3’te 3 yapan bir Trabzonspor takımı olarak İstanbula gitti ve taraftarı tarafından muhteşem karşılandı.
Belki son 20 yıldır ilk kez ‘Trabzonspor İstanbul’da favori’ olarak gösterildi.
Bir de Beşiktaş’a bakalım.
Geçen yıl ki şampiyonlar ligindeki başarısından beri düşüşte.
Başkan ve teknik direktör Şenol Güneş zoraki bir arada duruyor.
En değerli oyuncusu Pepe parasızlıktan kulübü bırakıp gitmiş.
Babel yok.
O motive Beşiktaş gitmiş yerine ise toplama bir takım gibi duran Beşiktaş gelmiş.
Diyebilirim ki, Trabzonspor ile Beşiktaş maç öncesi dengelenmiş.
Bir sahasında en büyük avantajı Beşiktaş’ın taraftarı. Onu da yorumlar isek İnönü’deki baskı da Vodafone Park’ta yok.
Trabzon İstanbul’da güzel mücadele verdi. Kalecimizin iki golde de tecrübesizliği vardı. Ceza sahasına hakim olamadı.
Ama şunu söyleyeyim.

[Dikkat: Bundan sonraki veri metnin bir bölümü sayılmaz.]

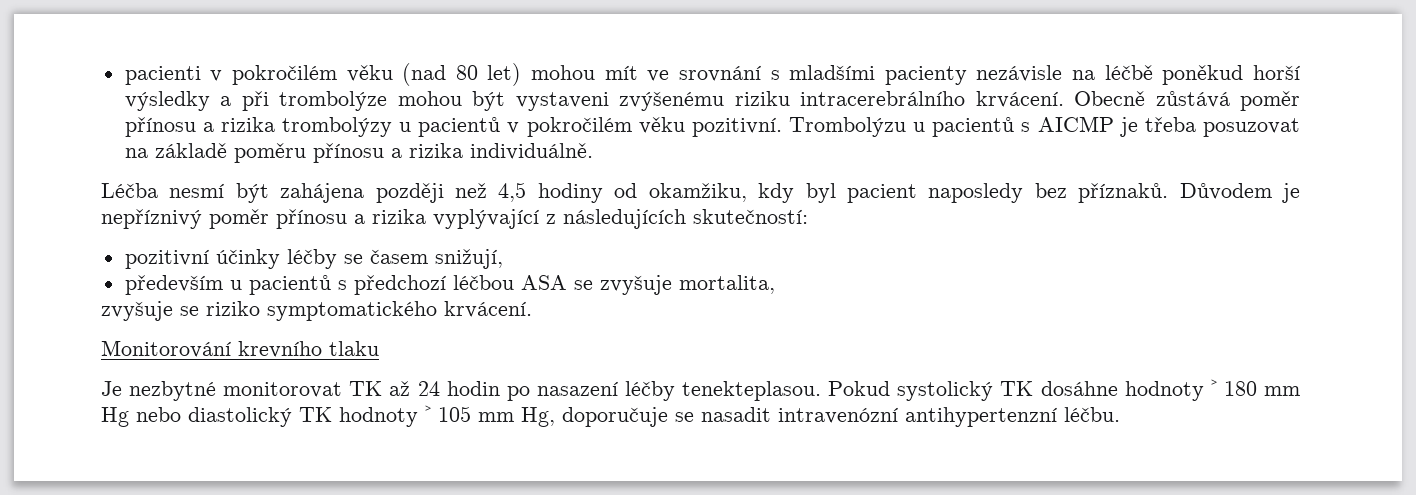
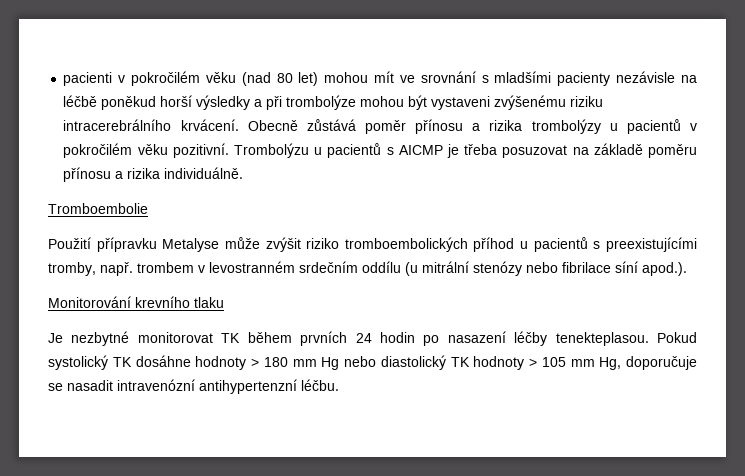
[101,182,1300,203] [101,209,808,229] [124,249,503,269] [124,275,775,295] [101,301,532,321] Léčba nesmí být zahájena později než 4,5 hodiny od okamžiku, kdy byl pacient naposledy bez příznaků. Důvodem je nepříznivý poměr přínosu a rizika vyplývající z následujících skutečností: // pozitivní účinky léčby se časem snižují, // především u pacientů s předchozí léčbou ASA se zvyšuje mortalita, // zvyšuje se riziko symptomatického krvácení. -> [48,203,148,214] [48,237,697,252] [48,261,687,276] Tromboembolie // Použití přípravku Metalyse může zvýšit riziko tromboembolických příhod u pacientů s preexistujícími tromby, např. trombem v levostranném srdečním oddílu (u mitrální stenózy nebo fibrilace síní apod.).
[389,381,411,396] až -> [247,331,348,346] během prvních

Takımın gücü bu kadar.
Üzüldüğüm maç 2-0’dan 2-2’ye geldi.
Buna üzüldüm.
 
Beşiktaş Sol kenara Caner sağa ise Gökhan Gönül girdikten sonra iyice baskı kurdu. Mustafa Pektemek de Trabzonspor’u boş geçmiyor!
Ligde ikinci sıraya yaklaşmak kolaydı.
Ünal hoca Sosa çıkınca şaşırdı. Ortaya Batuhan’ı koyması ile ustalığını yapamadı..
Ünal Karaman azıcık kurt hoca olsa. Savunmadan Toure’yi çıkarır ortaya.
Alır onun yerine Hosseini’yi ve alır maçı.
Maçı alsa şenol hocadan ustalık belgesini de alacak.
Futbolcular hak etti, Ünal belgeyi hak etmedi.